Passing back an array from an extension module?
Bob Greschke
bob at passcal.nmt.edu
Wed Jun 13 19:02:40 EDT 2001
"Chris Barker" <chrishbarker at home.net> wrote in message
news:3B214BCF.8393A2AC at home.net...
> Bob Greschke wrote:
> > Hmmm...I was wrong. Creating a tuple object, then creating long
> > objects and adding them to the tuple 1,600,000 times doesn't take
very
> > long. On
> > the order of about 5 seconds (on a Sun Ultra10).
>
> It would probably be a whole lot faster with a NumPy Array, and a
lot
> cleaner, you don't have to create long objects, just make a NumPy
array
> with your C array directly. But 5 seconds is probably a lot faster
than
> it takes to read from disk anyway.
All right, stop twisting my arm. :-) I'll give it a try. Actually,
the initial reading of the file in C goes very quickly.
> > But it takes it
> > about 10 seconds if I do the same thing a 2nd, 3rd, 4th, etc.
time.
> > Is it leaking memory,
>
> Check your memory use. With tuples of this size, you should notice
real
> quick! Have you freed up the C array the you allocate?

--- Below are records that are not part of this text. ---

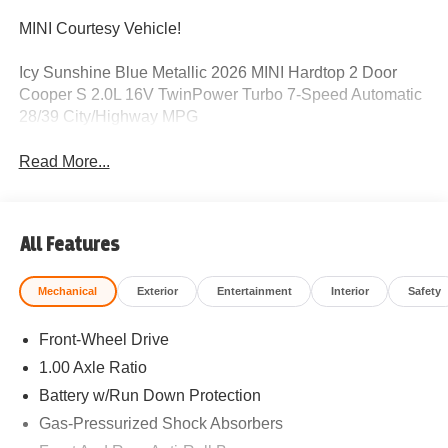
MINI Courtesy Vehicle!
Icy Sunshine Blue Metallic 2026 MINI Hardtop 2 Door
Cooper S 2.0L 16V TwinPower Turbo 7-Speed Automatic
28/39 City/Highway MPG
Read More...
All Features
Mechanical
Exterior
Entertainment
Interior
Safety
Front-Wheel Drive
1.00 Axle Ratio
Battery w/Run Down Protection
Gas-Pressurized Shock Absorbers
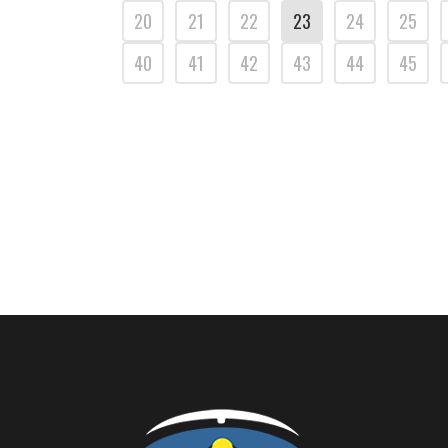
20
21
22
23
24
25
40
41
42
43
44
45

I can run everything on the same file and it eventually crashes on
about the 6th or 7th reading. I am free()ing up the C array, but I
suspect that I have to do something with the reference count of the
tuple that I create. Maybe? I'm still not clear on all of that.

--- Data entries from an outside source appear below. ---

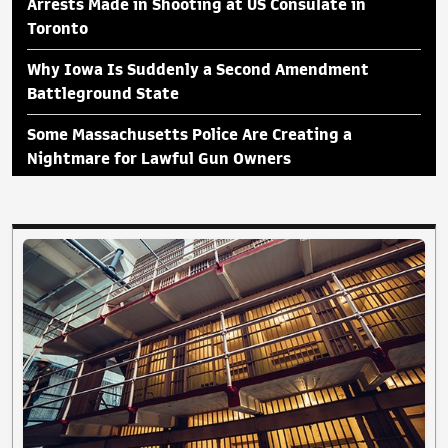
Arrests Made in Shooting at US Consulate in
Toronto
Why Iowa Is Suddenly a Second Amendment
Battleground State
Some Massachusetts Police Are Creating a
Nightmare for Lawful Gun Owners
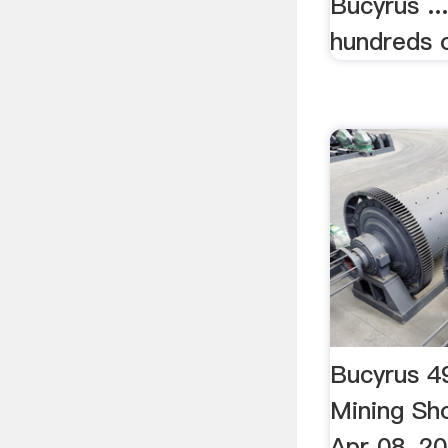
Bucyrus ..
hundreds o
Bucyrus 4
Mining Sh
Apr 08, 2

> > or is it just taking that long to garbage
> > collect the old tuple? There is a lot of more disk activity on
the
> > sebsequent runs than there is the first time through.
>
> Swapping? this would be explained by the memory leak option. Maybe
the
> first file was in the disk cache already.
It's the same file each time, so it should get faster, but then it
crashes.
> I'm still curious whether you could do the whole thing in NumPy, and
> forget all this C stuff altogether. Once you are using NumPy, you
really
> don't need to write C very often at all.
I'll still need to call the C stuff to read, and decode, the file.